**Record list**
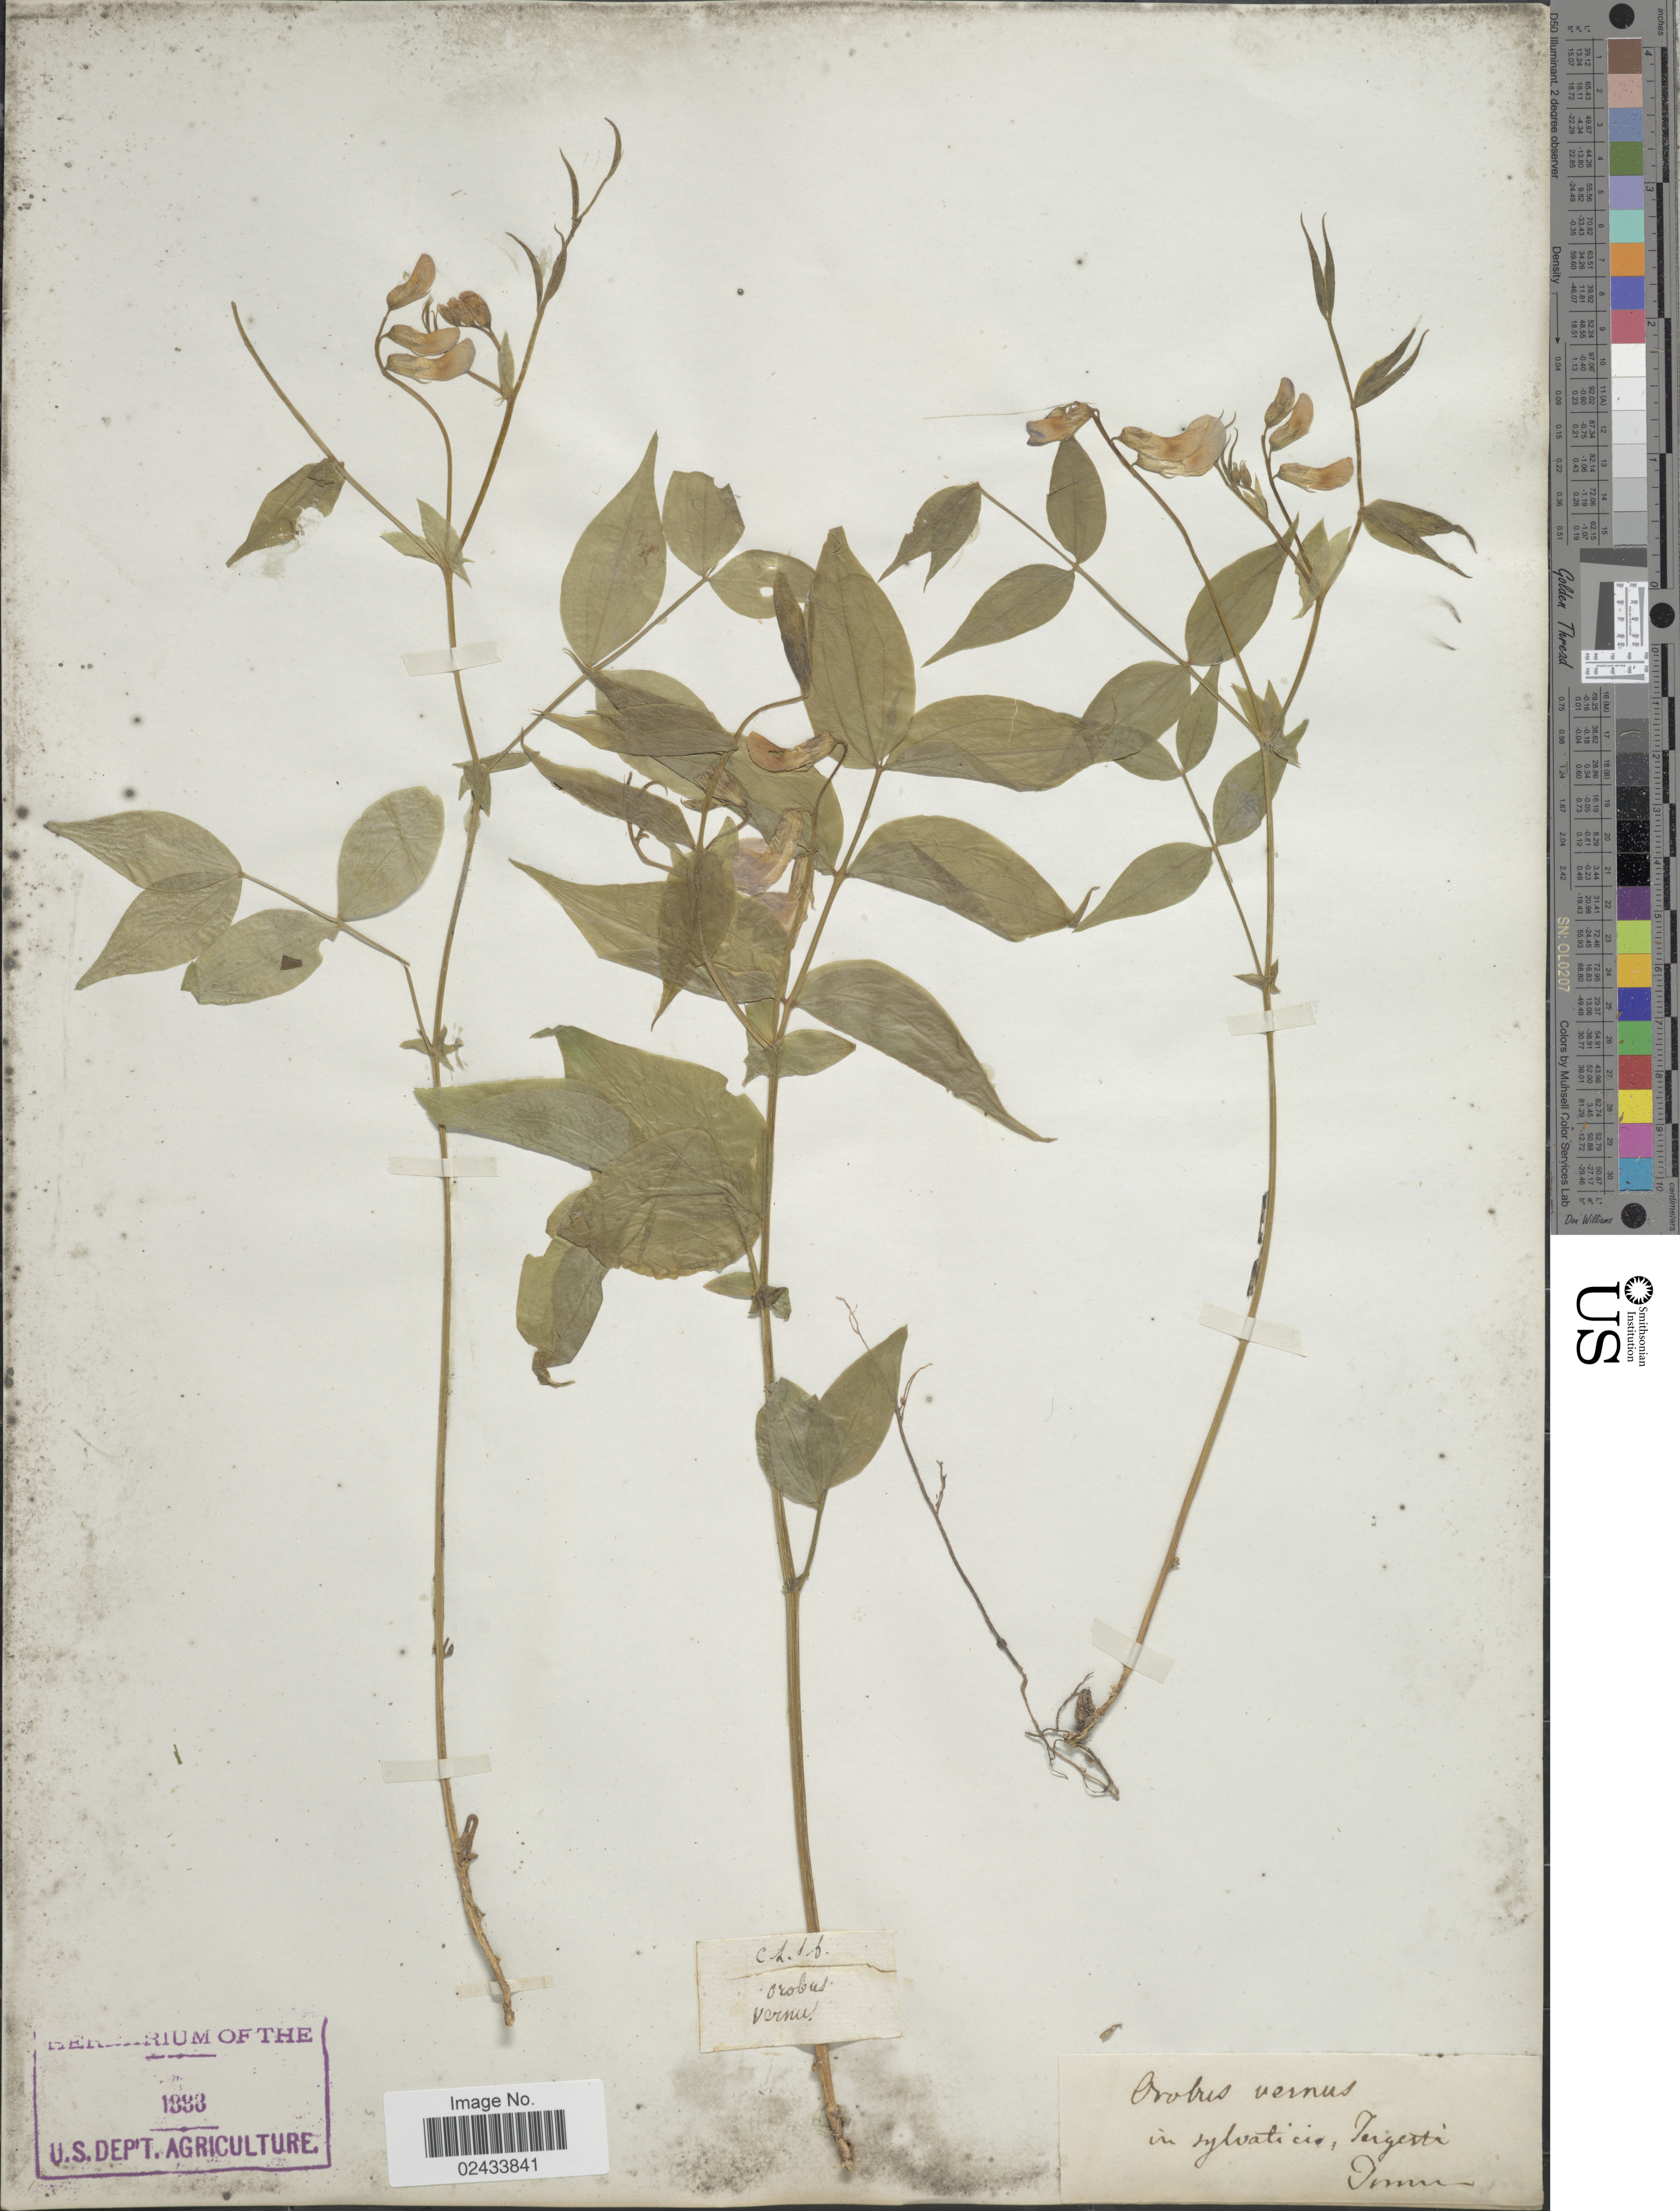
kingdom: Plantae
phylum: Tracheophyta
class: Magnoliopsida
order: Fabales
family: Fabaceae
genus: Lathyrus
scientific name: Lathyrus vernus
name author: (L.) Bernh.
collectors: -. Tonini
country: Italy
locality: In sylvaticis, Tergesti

**Request**
Reproduce the lines starting at the line that contains "genus: Lathyrus" and ending at the last line of the records. Swap "locality" for "site" and leave everything else unchanged.

**Expected answer**
genus: Lathyrus
scientific name: Lathyrus vernus
name author: (L.) Bernh.
collectors: -. Tonini
country: Italy
site: In sylvaticis, Tergesti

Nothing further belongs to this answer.